= AUFGABENSTELLUNG =
Zähle die Zeilen der folgenden Daten, in denen das Wort „Half“ vorkommt, und nenne nur diese Anzahl.

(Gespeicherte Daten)
►
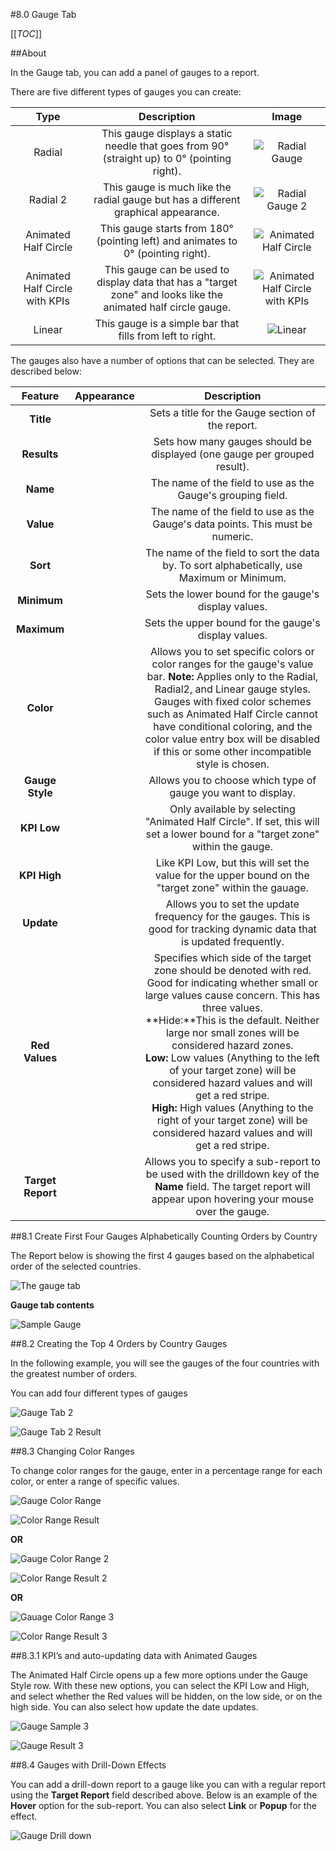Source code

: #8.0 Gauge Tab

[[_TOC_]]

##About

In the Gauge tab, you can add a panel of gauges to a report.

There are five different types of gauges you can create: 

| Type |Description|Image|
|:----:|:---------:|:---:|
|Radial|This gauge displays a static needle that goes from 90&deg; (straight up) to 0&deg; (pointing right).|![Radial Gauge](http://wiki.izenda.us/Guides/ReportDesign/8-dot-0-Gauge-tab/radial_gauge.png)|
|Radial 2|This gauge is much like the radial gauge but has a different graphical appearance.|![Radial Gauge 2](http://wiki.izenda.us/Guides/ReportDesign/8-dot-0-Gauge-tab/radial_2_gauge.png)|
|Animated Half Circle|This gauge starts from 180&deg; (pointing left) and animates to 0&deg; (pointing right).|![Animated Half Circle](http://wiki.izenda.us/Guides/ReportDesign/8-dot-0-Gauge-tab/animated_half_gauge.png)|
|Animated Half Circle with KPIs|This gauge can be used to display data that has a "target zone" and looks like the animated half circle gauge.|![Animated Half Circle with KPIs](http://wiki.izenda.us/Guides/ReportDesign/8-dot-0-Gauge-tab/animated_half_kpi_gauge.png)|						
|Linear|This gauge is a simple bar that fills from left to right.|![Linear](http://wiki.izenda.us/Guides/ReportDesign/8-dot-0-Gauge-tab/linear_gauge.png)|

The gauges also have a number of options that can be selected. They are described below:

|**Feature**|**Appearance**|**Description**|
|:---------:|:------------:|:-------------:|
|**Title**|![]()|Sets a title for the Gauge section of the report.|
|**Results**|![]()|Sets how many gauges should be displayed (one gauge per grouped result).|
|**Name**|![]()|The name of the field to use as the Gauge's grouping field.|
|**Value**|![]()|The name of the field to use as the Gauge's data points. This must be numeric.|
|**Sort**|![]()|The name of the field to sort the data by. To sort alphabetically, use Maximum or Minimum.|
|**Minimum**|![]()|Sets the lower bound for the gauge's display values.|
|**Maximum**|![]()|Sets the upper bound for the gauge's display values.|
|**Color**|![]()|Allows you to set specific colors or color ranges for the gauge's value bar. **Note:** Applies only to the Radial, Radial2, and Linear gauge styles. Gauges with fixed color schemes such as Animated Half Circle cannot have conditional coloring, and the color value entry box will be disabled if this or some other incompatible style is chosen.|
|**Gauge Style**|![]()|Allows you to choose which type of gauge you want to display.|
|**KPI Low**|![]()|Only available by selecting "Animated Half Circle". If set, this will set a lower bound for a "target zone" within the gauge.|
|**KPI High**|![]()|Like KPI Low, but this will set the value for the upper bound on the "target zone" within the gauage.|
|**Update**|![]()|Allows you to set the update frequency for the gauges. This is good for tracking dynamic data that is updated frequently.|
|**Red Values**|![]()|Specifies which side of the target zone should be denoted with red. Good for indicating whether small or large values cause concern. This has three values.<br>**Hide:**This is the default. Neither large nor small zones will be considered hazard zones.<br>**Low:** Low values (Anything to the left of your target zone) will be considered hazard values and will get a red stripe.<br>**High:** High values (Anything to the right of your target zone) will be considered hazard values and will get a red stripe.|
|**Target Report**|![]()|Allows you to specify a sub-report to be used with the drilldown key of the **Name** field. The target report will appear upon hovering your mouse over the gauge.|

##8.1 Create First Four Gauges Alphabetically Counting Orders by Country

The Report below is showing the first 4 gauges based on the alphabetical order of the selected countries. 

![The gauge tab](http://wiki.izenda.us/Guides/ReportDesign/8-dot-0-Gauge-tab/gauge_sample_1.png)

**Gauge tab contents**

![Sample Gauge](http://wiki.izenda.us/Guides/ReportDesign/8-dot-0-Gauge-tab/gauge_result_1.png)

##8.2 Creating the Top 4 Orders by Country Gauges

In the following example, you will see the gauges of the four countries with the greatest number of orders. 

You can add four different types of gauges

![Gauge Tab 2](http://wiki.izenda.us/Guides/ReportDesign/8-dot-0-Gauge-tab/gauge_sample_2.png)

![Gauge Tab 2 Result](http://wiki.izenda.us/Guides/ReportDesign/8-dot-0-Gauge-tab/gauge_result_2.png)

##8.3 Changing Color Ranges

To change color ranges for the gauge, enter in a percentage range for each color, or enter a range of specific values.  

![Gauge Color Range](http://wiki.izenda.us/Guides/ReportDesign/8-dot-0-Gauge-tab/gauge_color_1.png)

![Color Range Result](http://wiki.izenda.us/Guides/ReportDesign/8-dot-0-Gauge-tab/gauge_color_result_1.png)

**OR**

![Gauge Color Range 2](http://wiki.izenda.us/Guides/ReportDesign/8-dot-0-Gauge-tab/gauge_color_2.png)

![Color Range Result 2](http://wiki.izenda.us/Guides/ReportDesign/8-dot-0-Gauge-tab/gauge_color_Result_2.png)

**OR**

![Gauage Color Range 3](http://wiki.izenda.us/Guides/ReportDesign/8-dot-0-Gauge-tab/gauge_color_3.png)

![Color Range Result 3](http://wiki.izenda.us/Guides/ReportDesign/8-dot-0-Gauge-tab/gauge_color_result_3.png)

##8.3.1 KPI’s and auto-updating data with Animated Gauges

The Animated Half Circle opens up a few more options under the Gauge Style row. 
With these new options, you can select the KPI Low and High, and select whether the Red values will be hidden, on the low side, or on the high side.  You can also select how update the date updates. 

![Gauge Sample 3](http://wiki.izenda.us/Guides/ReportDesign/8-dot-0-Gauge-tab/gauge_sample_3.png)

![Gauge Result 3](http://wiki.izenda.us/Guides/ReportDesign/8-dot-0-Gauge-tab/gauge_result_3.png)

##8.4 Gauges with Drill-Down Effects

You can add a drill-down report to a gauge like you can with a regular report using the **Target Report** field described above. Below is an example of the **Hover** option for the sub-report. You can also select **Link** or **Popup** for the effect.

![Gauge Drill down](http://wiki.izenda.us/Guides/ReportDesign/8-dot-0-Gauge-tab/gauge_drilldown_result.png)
◄
►
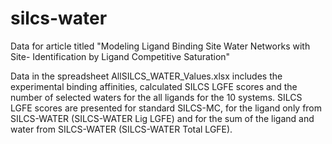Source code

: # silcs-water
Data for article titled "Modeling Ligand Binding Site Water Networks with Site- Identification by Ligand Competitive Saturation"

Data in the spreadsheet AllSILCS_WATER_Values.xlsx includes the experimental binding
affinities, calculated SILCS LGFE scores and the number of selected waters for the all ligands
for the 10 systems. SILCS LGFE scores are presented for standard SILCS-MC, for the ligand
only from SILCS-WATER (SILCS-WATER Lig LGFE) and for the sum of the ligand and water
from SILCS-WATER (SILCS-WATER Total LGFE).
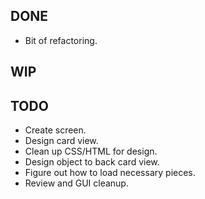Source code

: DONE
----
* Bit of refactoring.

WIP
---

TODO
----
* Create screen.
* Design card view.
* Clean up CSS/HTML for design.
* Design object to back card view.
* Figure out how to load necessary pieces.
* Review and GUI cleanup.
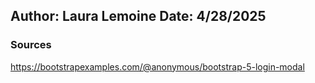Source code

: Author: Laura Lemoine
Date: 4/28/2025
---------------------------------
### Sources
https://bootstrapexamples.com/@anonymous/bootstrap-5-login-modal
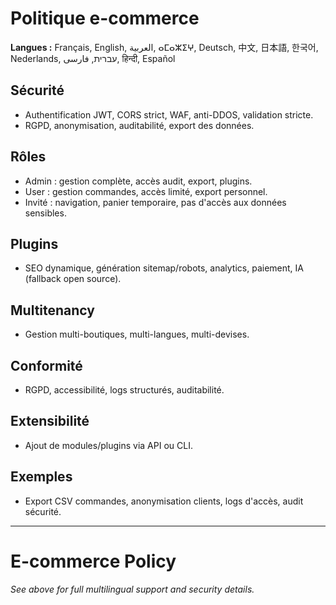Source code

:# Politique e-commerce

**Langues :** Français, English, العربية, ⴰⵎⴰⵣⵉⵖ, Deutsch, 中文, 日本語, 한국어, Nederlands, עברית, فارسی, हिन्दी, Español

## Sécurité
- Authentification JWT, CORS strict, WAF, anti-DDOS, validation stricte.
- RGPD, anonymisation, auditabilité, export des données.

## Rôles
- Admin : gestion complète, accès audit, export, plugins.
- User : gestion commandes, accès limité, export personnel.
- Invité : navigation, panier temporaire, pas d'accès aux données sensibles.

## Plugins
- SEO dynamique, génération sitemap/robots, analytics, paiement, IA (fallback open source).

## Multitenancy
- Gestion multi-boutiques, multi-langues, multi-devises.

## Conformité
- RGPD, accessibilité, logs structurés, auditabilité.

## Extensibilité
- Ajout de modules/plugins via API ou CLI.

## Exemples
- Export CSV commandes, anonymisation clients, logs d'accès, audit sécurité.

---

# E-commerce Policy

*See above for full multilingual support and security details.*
◄
►
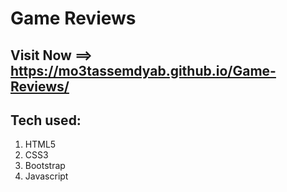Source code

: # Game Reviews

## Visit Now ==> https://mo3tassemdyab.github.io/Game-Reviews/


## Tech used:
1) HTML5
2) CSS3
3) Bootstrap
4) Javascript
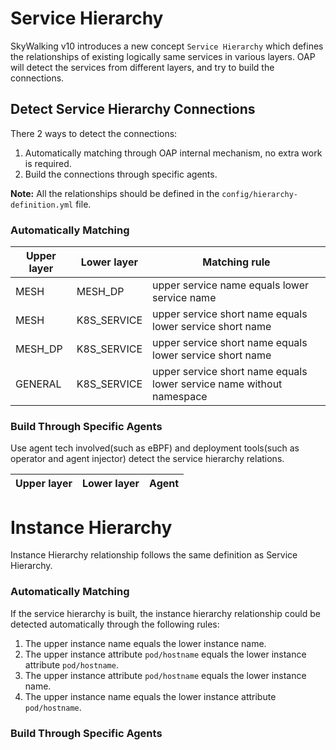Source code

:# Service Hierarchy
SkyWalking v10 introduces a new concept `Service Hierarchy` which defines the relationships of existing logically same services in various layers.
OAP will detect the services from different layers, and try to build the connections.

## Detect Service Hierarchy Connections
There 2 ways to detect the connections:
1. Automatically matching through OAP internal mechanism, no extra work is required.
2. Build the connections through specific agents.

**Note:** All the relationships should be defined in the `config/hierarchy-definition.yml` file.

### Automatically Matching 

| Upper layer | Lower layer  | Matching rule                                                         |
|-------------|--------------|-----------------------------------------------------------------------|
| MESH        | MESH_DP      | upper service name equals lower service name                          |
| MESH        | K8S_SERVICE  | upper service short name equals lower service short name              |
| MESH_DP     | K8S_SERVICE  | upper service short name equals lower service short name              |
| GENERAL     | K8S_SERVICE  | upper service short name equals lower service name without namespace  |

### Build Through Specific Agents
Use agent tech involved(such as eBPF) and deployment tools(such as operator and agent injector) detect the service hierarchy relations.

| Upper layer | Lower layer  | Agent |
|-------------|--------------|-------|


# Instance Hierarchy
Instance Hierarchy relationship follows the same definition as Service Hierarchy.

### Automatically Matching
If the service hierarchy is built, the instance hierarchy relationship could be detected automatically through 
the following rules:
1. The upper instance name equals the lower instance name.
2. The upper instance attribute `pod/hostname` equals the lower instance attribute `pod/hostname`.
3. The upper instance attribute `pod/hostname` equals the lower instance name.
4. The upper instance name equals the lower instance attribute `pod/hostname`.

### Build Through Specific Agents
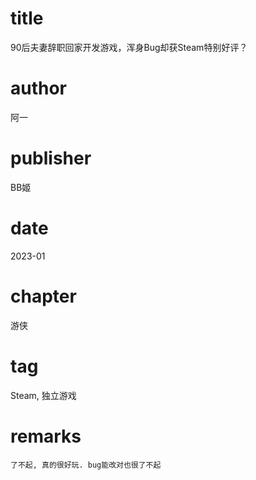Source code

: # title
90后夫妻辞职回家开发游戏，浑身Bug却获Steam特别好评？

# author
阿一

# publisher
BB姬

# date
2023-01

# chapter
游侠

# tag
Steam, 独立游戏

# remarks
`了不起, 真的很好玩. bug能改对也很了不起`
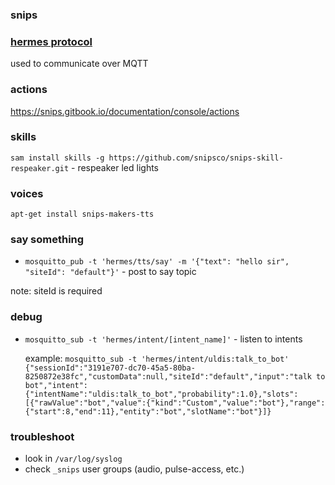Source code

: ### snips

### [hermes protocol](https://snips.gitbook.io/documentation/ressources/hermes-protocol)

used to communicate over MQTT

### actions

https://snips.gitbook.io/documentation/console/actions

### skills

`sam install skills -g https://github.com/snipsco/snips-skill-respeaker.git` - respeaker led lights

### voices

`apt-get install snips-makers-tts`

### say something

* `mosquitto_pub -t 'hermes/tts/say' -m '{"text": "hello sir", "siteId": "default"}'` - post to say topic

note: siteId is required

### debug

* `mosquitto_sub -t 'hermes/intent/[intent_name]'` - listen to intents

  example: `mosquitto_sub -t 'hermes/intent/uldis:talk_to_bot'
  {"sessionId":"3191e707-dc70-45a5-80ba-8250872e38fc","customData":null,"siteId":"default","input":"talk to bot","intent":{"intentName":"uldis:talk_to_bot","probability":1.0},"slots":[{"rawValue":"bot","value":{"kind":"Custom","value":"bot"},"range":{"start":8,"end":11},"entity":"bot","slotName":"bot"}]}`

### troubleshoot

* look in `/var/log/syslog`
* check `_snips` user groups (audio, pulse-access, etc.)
◄
= ERGEBNIS =
5